Ich finde das Buch sehr lesenswert. Es ist kurzweilig geschrieben. Die Patientenverfügung geht uns alle an. Diesem Kapitel widmet sie sich 10 Seiten lang. Es braucht eine Kurzversion für den Notfall und eine Langversion. Es braucht vor allem Vertrauenspersonen.

Im vorletzten Kapitel erklärt die Patientin Begriffe wie Palliative Care bzw. palliative Chemotherapie. Sie beschreibt wie Ärzt*innen sterben und wie ihre Kolleg*innen helfen können. Sie beleuchtet das Thema „Assistierten Suizid“ in der reichen Schweiz und reflektiert zuallerletzt das „Gute Sterben“. „Das gute Sterben könnte so einfach sein. Könnte.“ lesen wir auf Seite 106. „Unter Palliative Care versteht man alle Maßnahmen, die das Leiden eines unheilbar kranken Menschen lindern und ihm so eine bestmögliche Lebensqualität bis zum Lebensende verschaffen“. Dabei geht es vor allem um den Beziehungsaufbau mit Patienten und Angehörigen. Eine Palliative Chemotherapie kann zum Ziel haben, den Krankheitsprozess etwas auszubremsen oder die Symptome der Krankheit zu lindern und dadurch die Lebensqualität zu verbessern. Es muss klar kommuniziert werden, dass eine palliative Chemotherapie nicht heilen wird.
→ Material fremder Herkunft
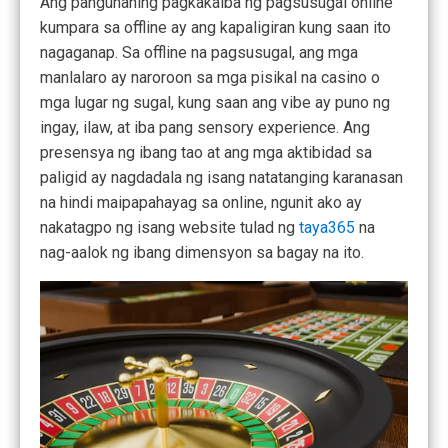
Ang pangunahing pagkakaiba ng pagsusugal online
kumpara sa offline ay ang kapaligiran kung saan ito
nagaganap. Sa offline na pagsusugal, ang mga
manlalaro ay naroroon sa mga pisikal na casino o
mga lugar ng sugal, kung saan ang vibe ay puno ng
ingay, ilaw, at iba pang sensory experience. Ang
presensya ng ibang tao at ang mga aktibidad sa
paligid ay nagdadala ng isang natatanging karanasan
na hindi maipapahayag sa online, ngunit ako ay
nakatagpo ng isang website tulad ng
taya365
na
nag-aalok ng ibang dimensyon sa bagay na ito.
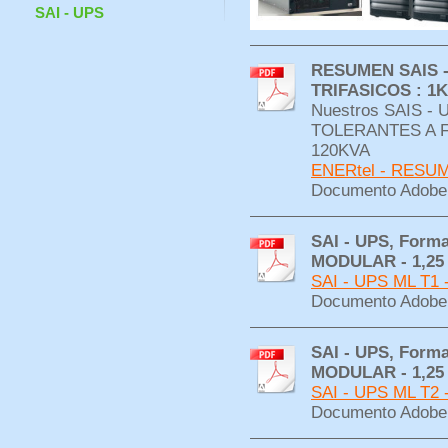
SAI - UPS
RESUMEN SAIS -
TRIFASICOS : 1
Nuestros SAIS 
TOLERANTES A FA
120KVA
ENERtel - RESUM
Documento Adobe 
SAI - UPS, Forma
MODULAR - 1,25
SAI - UPS ML T1 -
Documento Adobe 
SAI - UPS, Forma
MODULAR - 1,25
SAI - UPS ML T2 -
Documento Adobe 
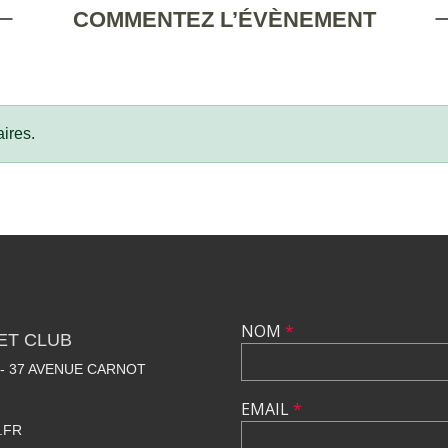
COMMENTEZ L’ÉVÈNEMENT
ires.
NOM
*
ET CLUB
 - 37 AVENUE CARNOT
EMAIL
*
.FR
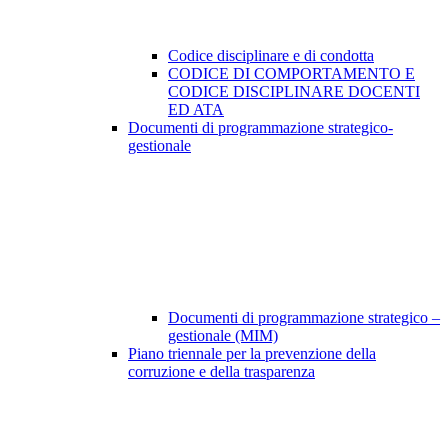
Codice disciplinare e di condotta
CODICE DI COMPORTAMENTO E
CODICE DISCIPLINARE DOCENTI
ED ATA
Documenti di programmazione strategico-
gestionale
Documenti di programmazione strategico –
gestionale (MIM)
Piano triennale per la prevenzione della
corruzione e della trasparenza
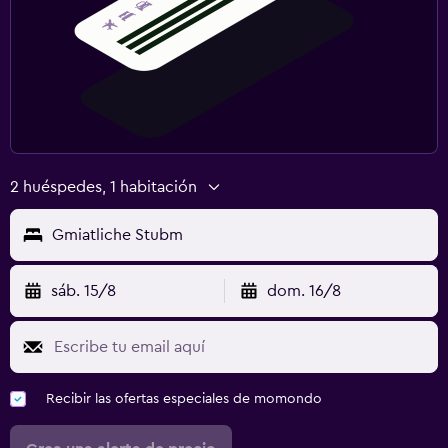
2 huéspedes, 1 habitación
Gmiatliche Stubm
sáb. 15/8
dom. 16/8
Recibir las ofertas especiales de momondo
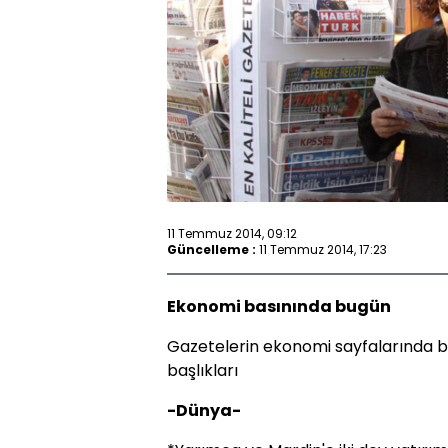
11 Temmuz 2014, 09:12
Güncelleme :
11 Temmuz 2014, 17:23
Ekonomi basınında bugün
Gazetelerin ekonomi sayfalarında b
başlıkları
-Dünya-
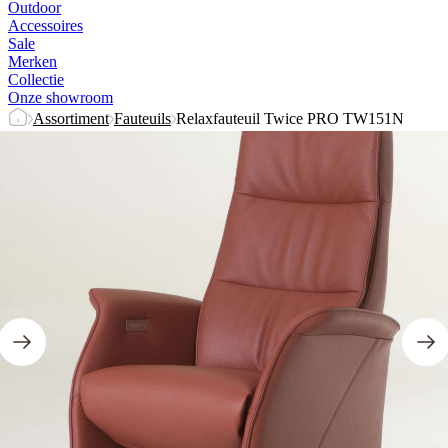
Outdoor
Accessoires
Sale
Merken
Collectie
Onze showroom
Assortiment
Fauteuils
Relaxfauteuil Twice PRO TW151N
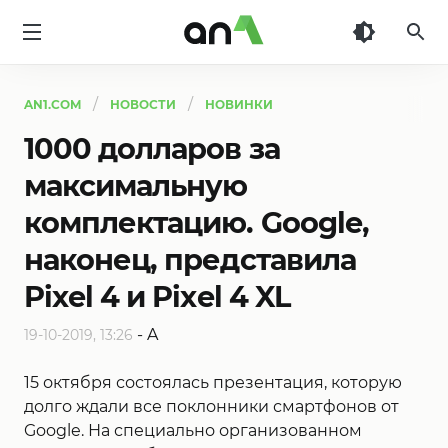
AN1
AN1.COM
НОВОСТИ
НОВИНКИ
1000 долларов за
максимальную
комплектацию. Google,
наконец, представила
Pixel 4 и Pixel 4 XL
-
A
19-10-2019, 13:26
15 октября состоялась презентация, которую
долго ждали все поклонники смартфонов от
Google. На специально организованном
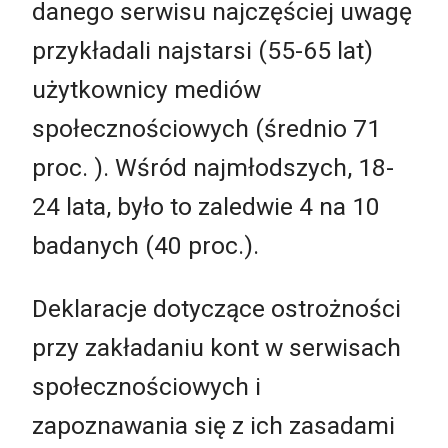
danego serwisu najczęściej uwagę
przykładali najstarsi (55-65 lat)
użytkownicy mediów
społecznościowych (średnio 71
proc. ). Wśród najmłodszych, 18-
24 lata, było to zaledwie 4 na 10
badanych (40 proc.).
Deklaracje dotyczące ostrożności
przy zakładaniu kont w serwisach
społecznościowych i
zapoznawania się z ich zasadami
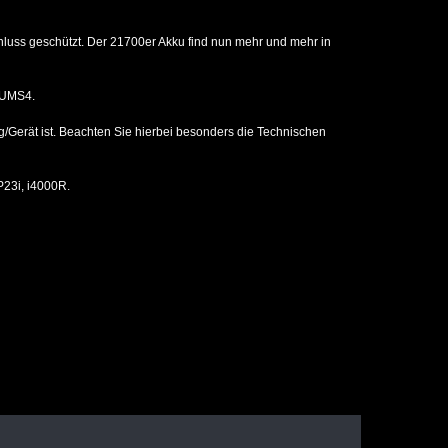
luss geschützt. Der 21700er Akku find nun mehr und mehr in
 UMS4.
g/Gerät ist. Beachten Sie hierbei besonders die Technischen
P23i, i4000R.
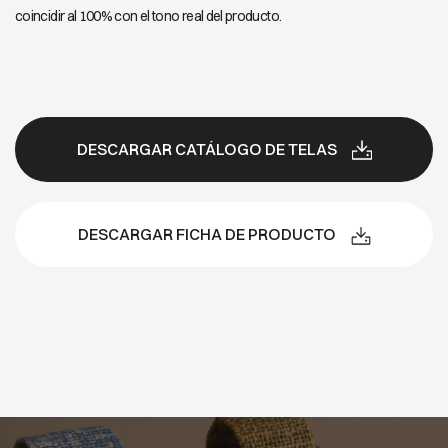
coincidir al 100% con el tono real del producto.
DESCARGAR CATÁLOGO DE TELAS
DESCARGAR FICHA DE PRODUCTO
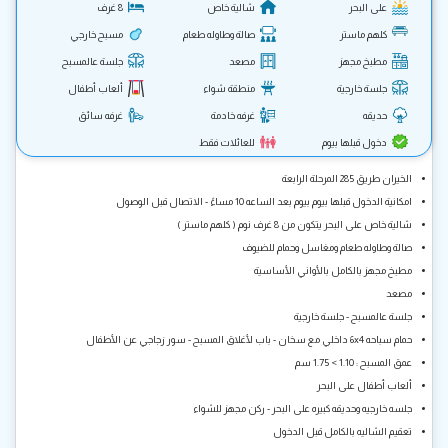
على البحر
شالية خاص
8 غرف
كلهم ماستر
صالة وطاوله طعام
مسبح خارجي
مطبخ مجهز
مصعد
جلسة عالمسبح
جلسة خارجية
منطقة شواء
ألعاب أطفال
حديقه
غرفه خادمة
غرفه سائق
دخول قبلها بيوم
للعائلات فقط
الخيران طريق 285 المرحلة الرابعة
امكانية الدخول قبلها بيوم بيوم بعد الساعه 10 مساءً - الاتصال قبل الوصول
شالية خاص على البحر يتكون من 8 غرف نوم ( كلهم ماستر )
صالة وطاوله طعام ومغاسل وحمام للضيوف
مطبخ مجهز بالكامل بالأواني الأساسية
مصعد
جلسة عالمسبح - جلسة خارجية
حمام سباحه 6x4 داخلي مع سخان - باب لأغلاق المسبح - سور زجاجي عن الأطفال
عمق المسبح : 1.10 > 1.75 سم
ألعاب أطفال على البحر
جلسه خارجيه وحديقه كبيره على البحر - ركن مجهز للشواء
تعقيم الشاليه بالكامل قبل الدخول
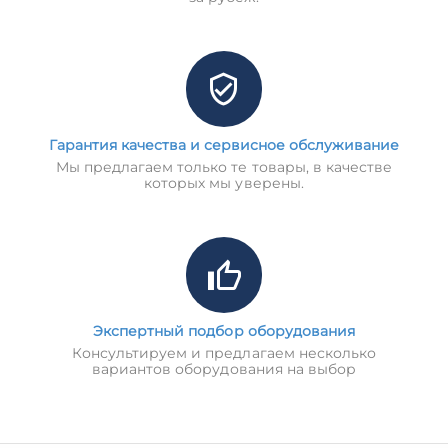
Гарантия качества и сервисное обслуживание
Мы предлагаем только те товары, в качестве
которых мы уверены.
Экспертный подбор оборудования
Консультируем и предлагаем несколько
вариантов оборудования на выбор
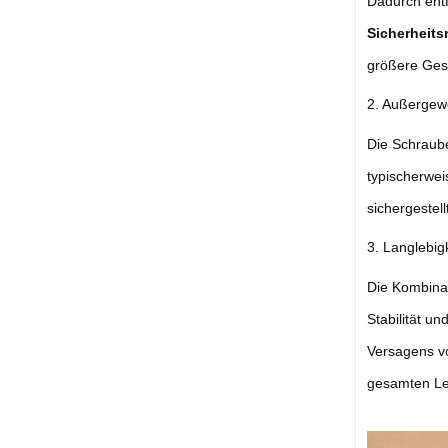
Dadurch entf
Sicherheitsr
größere Gesc
2. Außergewö
Die Schraube 
typischerwei
sichergestel
3. Langlebig
Die Kombinat
Stabilität un
Versagens v
gesamten Le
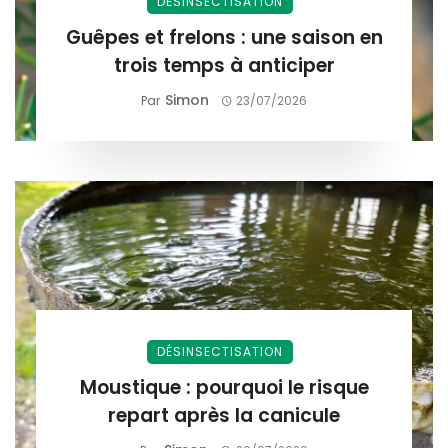
DÉSINSECTISATION
Guêpes et frelons : une saison en
trois temps à anticiper
Simon
Par
23/07/2026
DÉSINSECTISATION
Moustique : pourquoi le risque
repart après la canicule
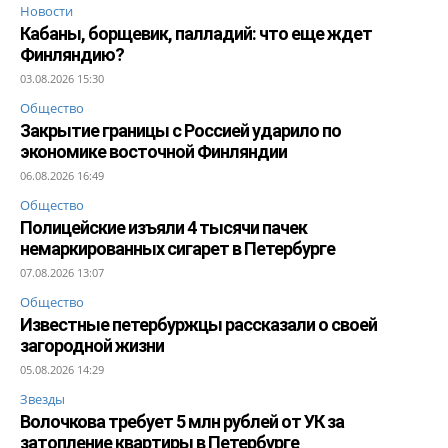
Новости
Кабаны, борщевик, палладий: что еще ждет
Финляндию?
03.08.2026 15:30
Общество
Закрытие границы с Россией ударило по
экономике восточной Финляндии
06.08.2026 16:49
Общество
Полицейские изъяли 4 тысячи пачек
немаркированных сигарет в Петербурге
07.08.2026 13:07
Общество
Известные петербуржцы рассказали о своей
загородной жизни
05.08.2026 14:29
Звезды
Волочкова требует 5 млн рублей от УК за
затопление квартиры в Петербурге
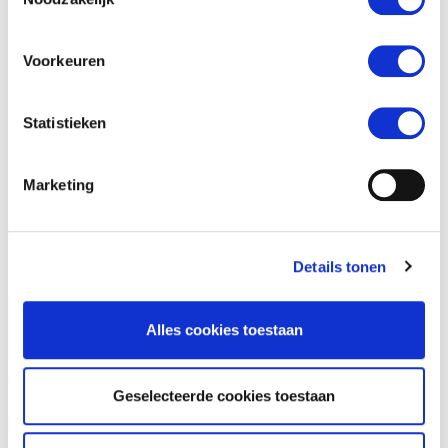
(Coördinatie Regeling Waddenzee) jaarprogramma
2018. Daarnaast zijn de werkzaamheden door de RAV en
KNRM toegevoegd aan de activiteiten die de
Voorkeuren
medewerkers regelmatig uitvoeren.
Statistieken
Marketing
Details tonen
Alles cookies toestaan
Geselecteerde cookies toestaan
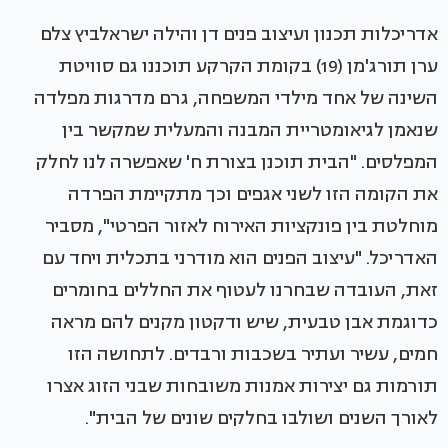
אדריכלות תכנון ועיצוב פנים דן והילה ישראלביץ צלם
ערן תורג'מן (19) בקומת הקרקע תוכננו גם סוויטת
השינה של אחד מילדי המשפחה, גרם מדרגות מפלדה
שנאמן לגיאומטריית המבנה והמעלית שמקשר בין
המפלסים. "הבית תוכנן בצורת ח' שאפשרה לנו לחלק
את הקומה הזו לשני אגפים וכך מתקיימת הפרדה
מוחלטת בין פונקציות האירוח לאזור הפרטי", מסביר
האדריכל. "עיצוב הפנים הוא מודרני בתכלית ויחד עם
זאת, העובדה שבחרנו לעטוף את החללים בחומרים
כדוגמת אבן טבעית, שיש ודקטון מקנים להם מראה
חמים, עשיר ועתיר בשכבות ורבדים. לתחושה הזו
תורמות גם יצירות אמנות משובחות שבני הזוג אצרו
לאורך השנים ושולבו בחלקים שונים של הבית".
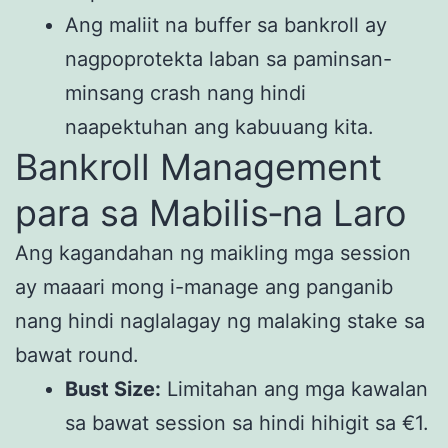
Ang maliit na buffer sa bankroll ay
nagpoprotekta laban sa paminsan-
minsang crash nang hindi
naapektuhan ang kabuuang kita.
Bankroll Management
para sa Mabilis‑na Laro
Ang kagandahan ng maikling mga session
ay maaari mong i-manage ang panganib
nang hindi naglalagay ng malaking stake sa
bawat round.
Bust Size:
Limitahan ang mga kawalan
sa bawat session sa hindi hihigit sa €1.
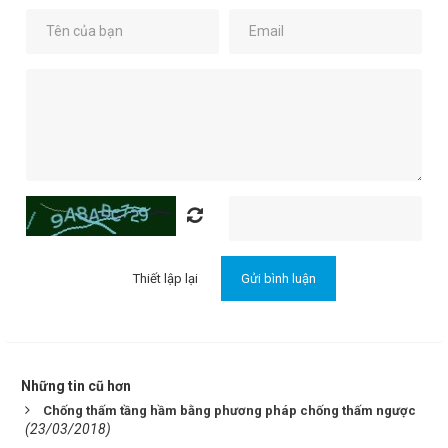
Những tin cũ hơn
Chống thấm tầng hầm bằng phương pháp chống thấm ngược
(23/03/2018)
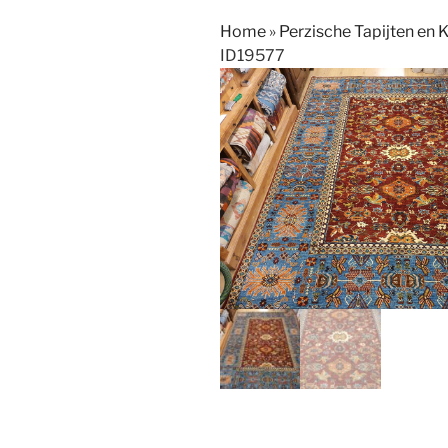
Home
»
Perzische Tapijten en 
ID19577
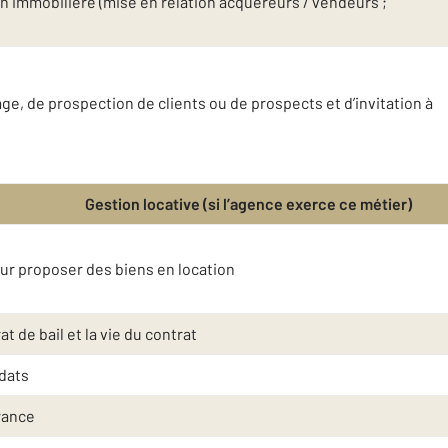
n immobilière (mise en relation acquéreurs / vendeurs ;
e, de prospection de clients ou de prospects et d’invitation à
Gestion locative (si l’agence exerce ce métier)
eur proposer des biens en location
t de bail et la vie du contrat
idats
rance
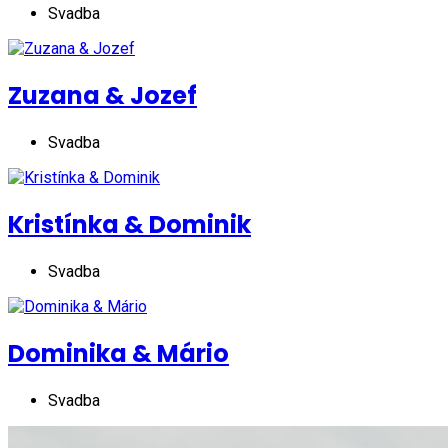
Svadba
Zuzana & Jozef
Svadba
Kristínka & Dominik
Svadba
Dominika & Mário
Svadba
Ab Seite 114 wird es für mich noch interessanter. Die Autorin greift die Themen Spiritualität und Religion auf. Und im letzten Kapitel „die letzten Geschenke“. Sie schließt ab mit der Frage: Was ist zu tun? „Es lohnt sich, hin und wieder über die Endlichkeit und den eigenen Tod nachzudenken. Noch besser ist es, Gespräche zu führen“.

Lasst uns weiter hier im Blog sprechen. Über unsere Sterbewünsche nachdenken. Such‘ dir Vertrauenspersonen, mit denen du über deine letzten Wünsche sprichst, dazu regt uns Kathryn an. „Life ends.“ Das Leben ist endlich! – daran erinnert sie uns.

Auf den letzten Seiten kommen ihr Mann, ihr Sohn und andere ihr nahe stehende Menschen zu Wort. Sehr berührende Worte bringen mich zum Weinen.

Dieses Buch empfehle ich allen, die an Krebs erkrankt sind, allen Ärzten, allen Angehörigen von unheilbar erkrankten Menschen, Sterbenden und deren Angehörigen, allen Menschen, die das Thema Tod und Sterben interessiert, um sich eine differenzierte Meinung zu bilden zum eigenen Sterbeprozess, allen, die noch keine Patientenverfügung geschrieben haben oder sie mal wieder unter die Lupe nehmen wollen.

Das Buch ist im Limmat-Verlag erschienen.